[RECORDS FOR THIS TASK — start]

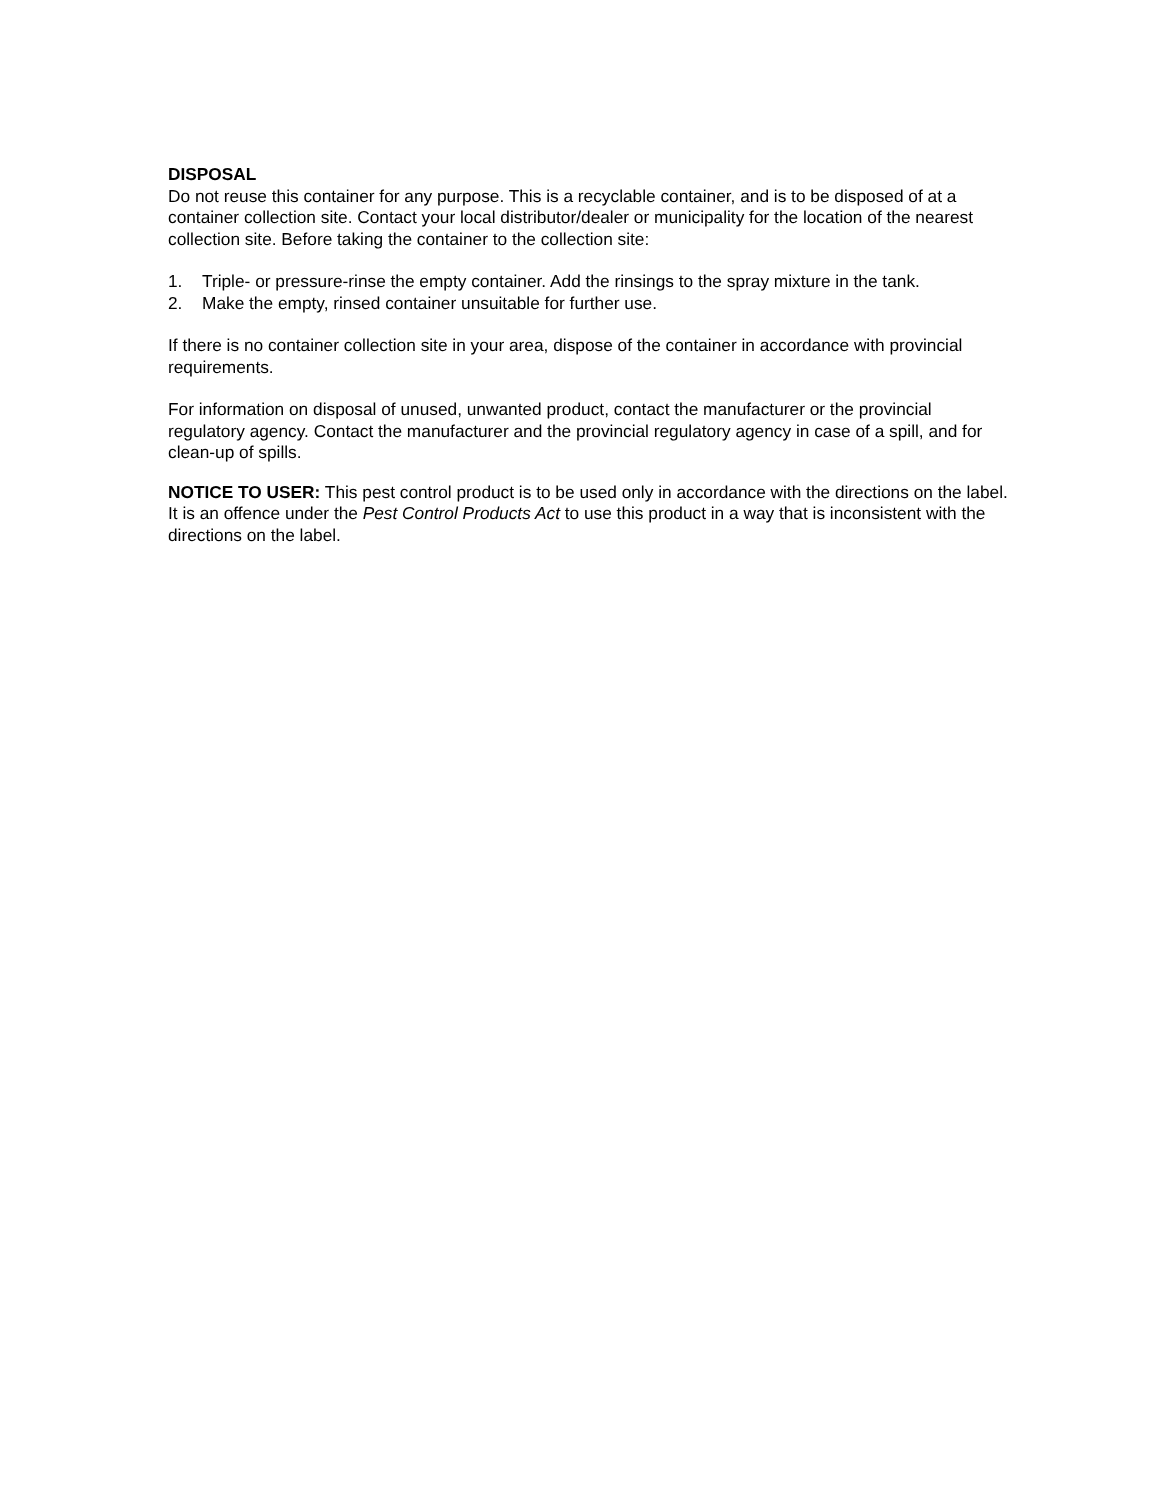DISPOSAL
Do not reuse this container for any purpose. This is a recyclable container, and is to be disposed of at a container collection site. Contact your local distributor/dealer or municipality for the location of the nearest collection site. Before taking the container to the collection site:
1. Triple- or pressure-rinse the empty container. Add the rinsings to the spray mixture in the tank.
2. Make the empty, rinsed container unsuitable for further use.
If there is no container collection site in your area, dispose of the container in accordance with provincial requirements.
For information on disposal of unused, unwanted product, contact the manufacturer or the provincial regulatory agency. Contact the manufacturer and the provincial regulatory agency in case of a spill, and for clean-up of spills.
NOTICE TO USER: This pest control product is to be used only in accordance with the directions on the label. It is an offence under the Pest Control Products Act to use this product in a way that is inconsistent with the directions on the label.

[RECORDS FOR THIS TASK — finish]
[RECORDS FOR THIS TASK — start]

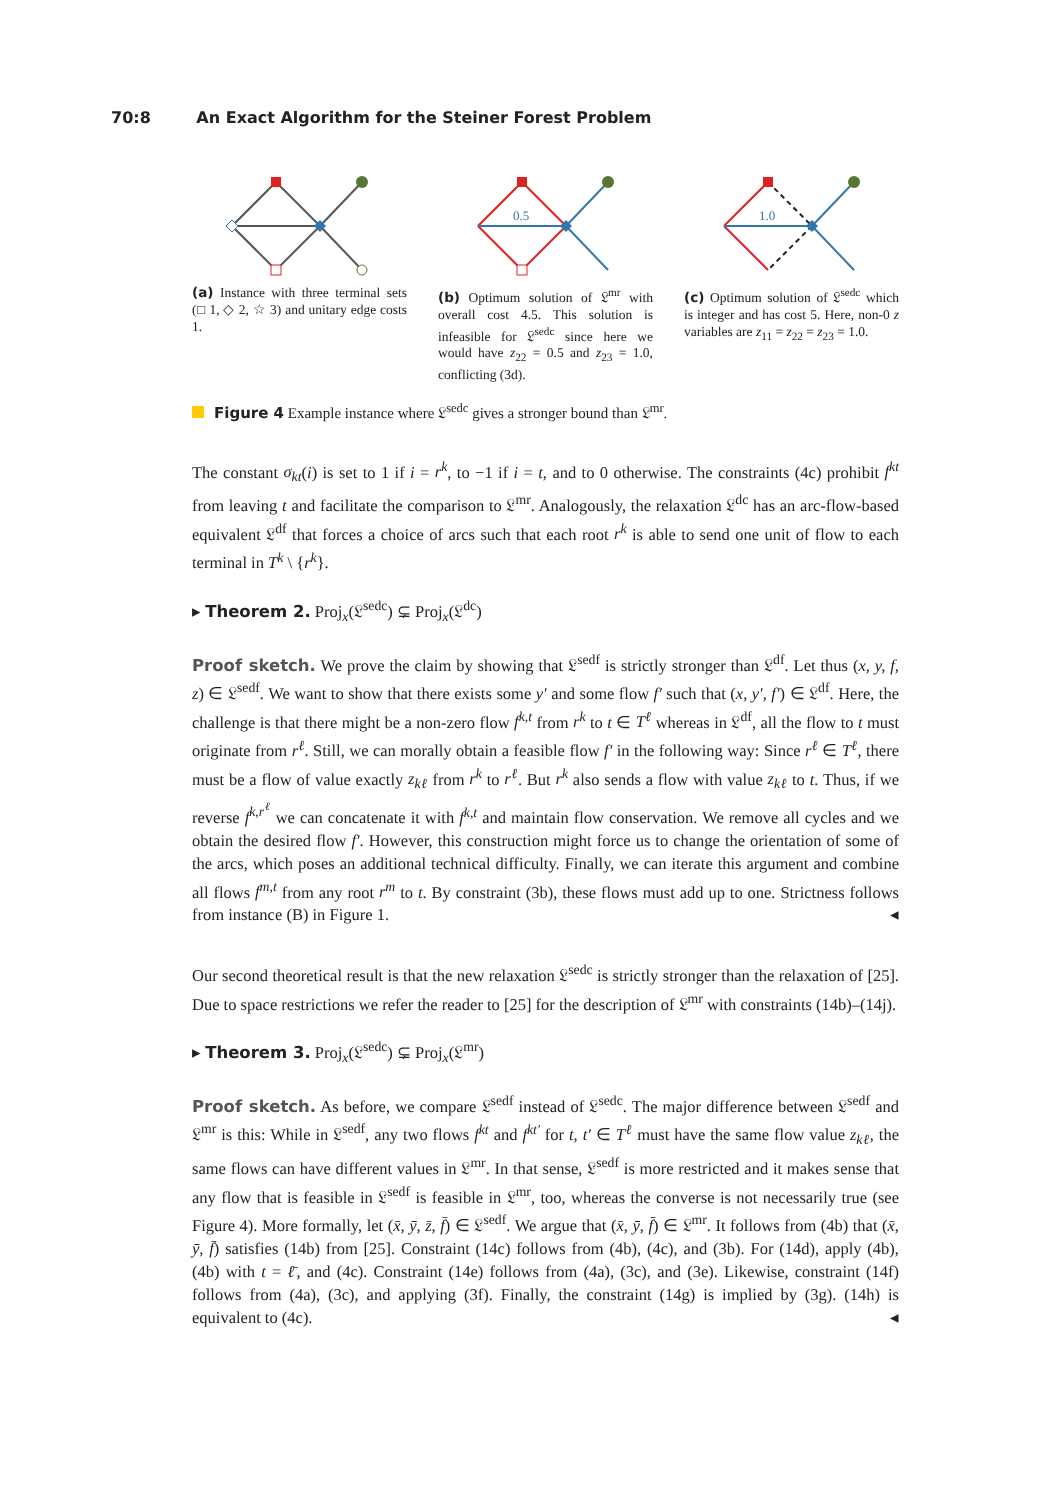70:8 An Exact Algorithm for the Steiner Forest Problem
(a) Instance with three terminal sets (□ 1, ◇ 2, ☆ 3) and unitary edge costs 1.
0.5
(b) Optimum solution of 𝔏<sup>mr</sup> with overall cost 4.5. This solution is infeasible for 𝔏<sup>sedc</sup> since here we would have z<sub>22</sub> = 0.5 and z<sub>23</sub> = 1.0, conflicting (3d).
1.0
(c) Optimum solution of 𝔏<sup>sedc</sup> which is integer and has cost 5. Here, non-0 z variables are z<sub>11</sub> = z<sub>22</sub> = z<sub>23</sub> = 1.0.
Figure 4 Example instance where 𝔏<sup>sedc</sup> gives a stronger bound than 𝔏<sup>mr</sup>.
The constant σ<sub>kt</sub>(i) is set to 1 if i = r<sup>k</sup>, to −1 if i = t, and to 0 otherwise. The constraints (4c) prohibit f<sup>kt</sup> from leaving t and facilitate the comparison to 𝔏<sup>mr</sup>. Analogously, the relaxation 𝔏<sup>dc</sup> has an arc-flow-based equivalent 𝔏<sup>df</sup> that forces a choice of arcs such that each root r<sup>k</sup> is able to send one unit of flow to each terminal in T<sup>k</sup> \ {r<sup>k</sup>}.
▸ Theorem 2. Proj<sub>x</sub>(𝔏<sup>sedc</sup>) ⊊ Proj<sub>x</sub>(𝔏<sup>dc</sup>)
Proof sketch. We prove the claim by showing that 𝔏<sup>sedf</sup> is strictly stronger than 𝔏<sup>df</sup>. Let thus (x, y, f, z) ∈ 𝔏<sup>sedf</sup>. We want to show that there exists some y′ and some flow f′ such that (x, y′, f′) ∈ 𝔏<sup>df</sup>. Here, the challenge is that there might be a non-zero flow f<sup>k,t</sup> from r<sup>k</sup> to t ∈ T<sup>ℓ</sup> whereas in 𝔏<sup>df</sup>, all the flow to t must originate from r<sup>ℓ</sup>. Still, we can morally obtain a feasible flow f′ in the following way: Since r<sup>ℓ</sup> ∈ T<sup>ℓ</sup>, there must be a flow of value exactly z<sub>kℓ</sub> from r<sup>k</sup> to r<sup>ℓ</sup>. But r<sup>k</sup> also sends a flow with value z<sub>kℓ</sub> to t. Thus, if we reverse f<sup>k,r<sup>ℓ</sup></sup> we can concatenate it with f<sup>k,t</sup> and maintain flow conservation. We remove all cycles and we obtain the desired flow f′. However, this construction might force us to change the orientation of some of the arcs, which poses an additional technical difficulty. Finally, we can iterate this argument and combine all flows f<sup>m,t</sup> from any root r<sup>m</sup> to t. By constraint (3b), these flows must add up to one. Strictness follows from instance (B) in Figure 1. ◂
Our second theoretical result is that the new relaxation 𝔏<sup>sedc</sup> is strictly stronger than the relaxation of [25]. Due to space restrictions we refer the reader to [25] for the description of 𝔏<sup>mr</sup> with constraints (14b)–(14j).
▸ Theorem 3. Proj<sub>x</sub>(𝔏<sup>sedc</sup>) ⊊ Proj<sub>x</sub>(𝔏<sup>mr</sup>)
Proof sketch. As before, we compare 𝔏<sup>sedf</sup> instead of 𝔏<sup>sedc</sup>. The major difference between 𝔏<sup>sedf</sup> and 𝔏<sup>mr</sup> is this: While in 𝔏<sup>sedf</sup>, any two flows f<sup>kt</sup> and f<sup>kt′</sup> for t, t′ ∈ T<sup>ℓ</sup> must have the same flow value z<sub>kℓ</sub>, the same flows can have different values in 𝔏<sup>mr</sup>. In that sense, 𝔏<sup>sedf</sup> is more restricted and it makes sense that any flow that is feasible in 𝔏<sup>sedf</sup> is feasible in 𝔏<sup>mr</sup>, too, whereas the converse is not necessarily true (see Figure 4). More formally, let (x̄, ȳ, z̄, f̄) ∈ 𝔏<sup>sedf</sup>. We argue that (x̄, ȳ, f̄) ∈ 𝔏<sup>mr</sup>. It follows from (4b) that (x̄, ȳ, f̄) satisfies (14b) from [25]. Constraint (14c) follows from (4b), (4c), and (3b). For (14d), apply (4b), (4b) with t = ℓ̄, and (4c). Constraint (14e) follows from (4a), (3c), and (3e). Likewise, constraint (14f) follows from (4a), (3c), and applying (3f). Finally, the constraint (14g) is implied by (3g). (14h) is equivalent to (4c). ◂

[RECORDS FOR THIS TASK — finish]
[RECORDS FOR THIS TASK — start]

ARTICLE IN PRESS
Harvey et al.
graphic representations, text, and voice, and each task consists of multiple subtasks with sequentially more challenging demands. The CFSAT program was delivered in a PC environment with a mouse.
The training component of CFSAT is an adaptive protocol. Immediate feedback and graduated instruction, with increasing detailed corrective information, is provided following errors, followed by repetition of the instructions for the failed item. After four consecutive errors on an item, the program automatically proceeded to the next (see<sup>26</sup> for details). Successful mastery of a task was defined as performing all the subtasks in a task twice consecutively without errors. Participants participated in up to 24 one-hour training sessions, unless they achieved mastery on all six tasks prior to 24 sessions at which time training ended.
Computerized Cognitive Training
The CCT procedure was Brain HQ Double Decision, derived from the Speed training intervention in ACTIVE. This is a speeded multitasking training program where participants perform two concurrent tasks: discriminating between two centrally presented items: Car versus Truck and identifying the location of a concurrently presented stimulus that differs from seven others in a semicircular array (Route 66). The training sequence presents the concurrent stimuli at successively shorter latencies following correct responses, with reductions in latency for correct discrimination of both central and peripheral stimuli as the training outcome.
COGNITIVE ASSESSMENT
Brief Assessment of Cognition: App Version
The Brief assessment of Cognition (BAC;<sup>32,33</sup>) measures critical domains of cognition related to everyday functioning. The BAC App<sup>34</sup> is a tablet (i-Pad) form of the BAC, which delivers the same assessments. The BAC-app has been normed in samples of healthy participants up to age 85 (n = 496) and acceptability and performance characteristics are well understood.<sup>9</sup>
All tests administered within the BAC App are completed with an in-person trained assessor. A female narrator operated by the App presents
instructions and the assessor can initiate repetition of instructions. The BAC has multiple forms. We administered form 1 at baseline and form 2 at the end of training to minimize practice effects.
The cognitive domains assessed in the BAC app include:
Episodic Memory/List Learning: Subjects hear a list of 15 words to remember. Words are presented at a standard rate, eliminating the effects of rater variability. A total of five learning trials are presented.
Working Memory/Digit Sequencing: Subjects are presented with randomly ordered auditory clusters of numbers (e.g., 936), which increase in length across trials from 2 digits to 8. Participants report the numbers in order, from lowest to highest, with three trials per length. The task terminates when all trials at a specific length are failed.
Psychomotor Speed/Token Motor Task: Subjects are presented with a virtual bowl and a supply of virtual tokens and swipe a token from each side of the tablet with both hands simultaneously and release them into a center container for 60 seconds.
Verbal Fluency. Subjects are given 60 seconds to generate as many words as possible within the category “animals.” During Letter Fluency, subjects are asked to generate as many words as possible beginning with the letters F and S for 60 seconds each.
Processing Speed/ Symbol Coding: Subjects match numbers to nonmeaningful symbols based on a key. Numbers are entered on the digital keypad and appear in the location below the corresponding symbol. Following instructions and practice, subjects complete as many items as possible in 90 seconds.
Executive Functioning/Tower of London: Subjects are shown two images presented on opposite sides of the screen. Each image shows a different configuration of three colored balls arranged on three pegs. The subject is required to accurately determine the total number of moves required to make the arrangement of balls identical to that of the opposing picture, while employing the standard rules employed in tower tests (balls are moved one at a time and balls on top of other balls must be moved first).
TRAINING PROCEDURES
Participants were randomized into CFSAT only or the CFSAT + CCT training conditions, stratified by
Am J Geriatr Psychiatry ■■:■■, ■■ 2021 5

[RECORDS FOR THIS TASK — finish]

| WORK REQUIRED |
Which lines of the material above hold the string "Theorem"? Pull them out.

| PROBLEM SOLUTION |
▸ Theorem 2. Proj<sub>x</sub>(𝔏<sup>sedc</sup>) ⊊ Proj<sub>x</sub>(𝔏<sup>dc</sup>)
▸ Theorem 3. Proj<sub>x</sub>(𝔏<sup>sedc</sup>) ⊊ Proj<sub>x</sub>(𝔏<sup>mr</sup>)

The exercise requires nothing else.